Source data
········
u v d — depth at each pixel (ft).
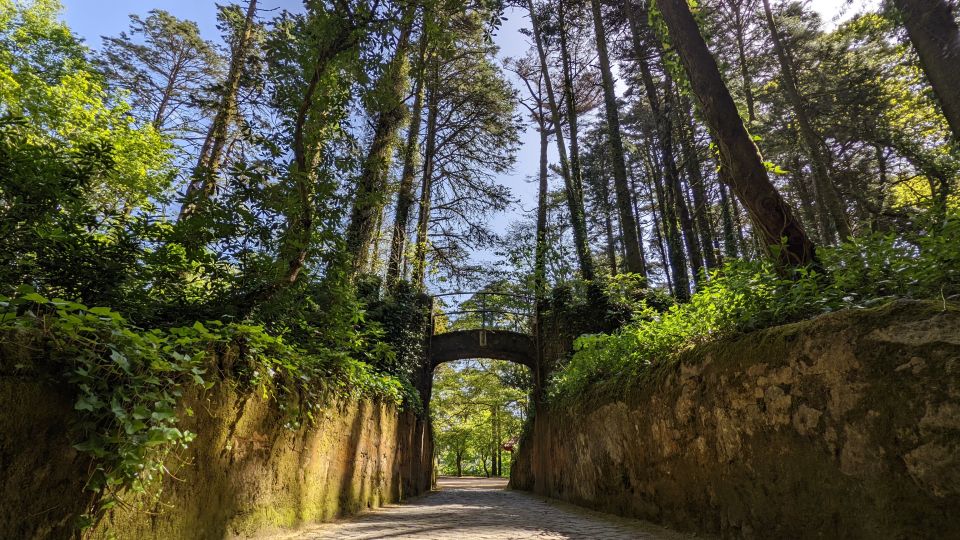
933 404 8.59
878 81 52.03
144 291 13.83
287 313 17.88
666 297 42.63
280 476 16.26
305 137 17.87
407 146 48.70
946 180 42.70
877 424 9.52
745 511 13.56
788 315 13.96
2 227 10.77
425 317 47.70
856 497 9.85
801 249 15.31
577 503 30.27
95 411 7.93
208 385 10.93
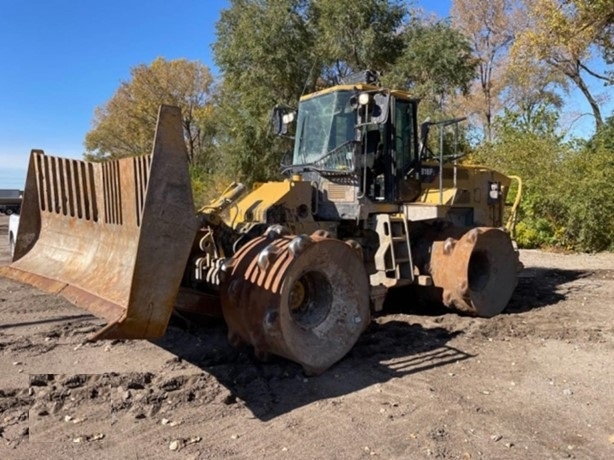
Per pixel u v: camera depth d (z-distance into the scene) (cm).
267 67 2264
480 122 3797
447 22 2312
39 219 674
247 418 427
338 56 2267
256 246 516
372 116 641
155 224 411
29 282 594
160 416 430
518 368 534
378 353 573
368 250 695
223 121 2420
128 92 4647
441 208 691
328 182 696
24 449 379
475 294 709
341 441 390
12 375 507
········
WORK ITEM: Once the line holding "878 81 52.03" is found, set down that line and every line after it, exactly, through the last line of the records above, omitting pictures.

REPLY:
878 81 52.03
144 291 13.83
287 313 17.88
666 297 42.63
280 476 16.26
305 137 17.87
407 146 48.70
946 180 42.70
877 424 9.52
745 511 13.56
788 315 13.96
2 227 10.77
425 317 47.70
856 497 9.85
801 249 15.31
577 503 30.27
95 411 7.93
208 385 10.93
Per pixel u v: camera depth d (z-distance into the scene) (cm).
267 67 2264
480 122 3797
447 22 2312
39 219 674
247 418 427
338 56 2267
256 246 516
372 116 641
155 224 411
29 282 594
160 416 430
518 368 534
378 353 573
368 250 695
223 121 2420
128 92 4647
441 208 691
328 182 696
24 449 379
475 294 709
341 441 390
12 375 507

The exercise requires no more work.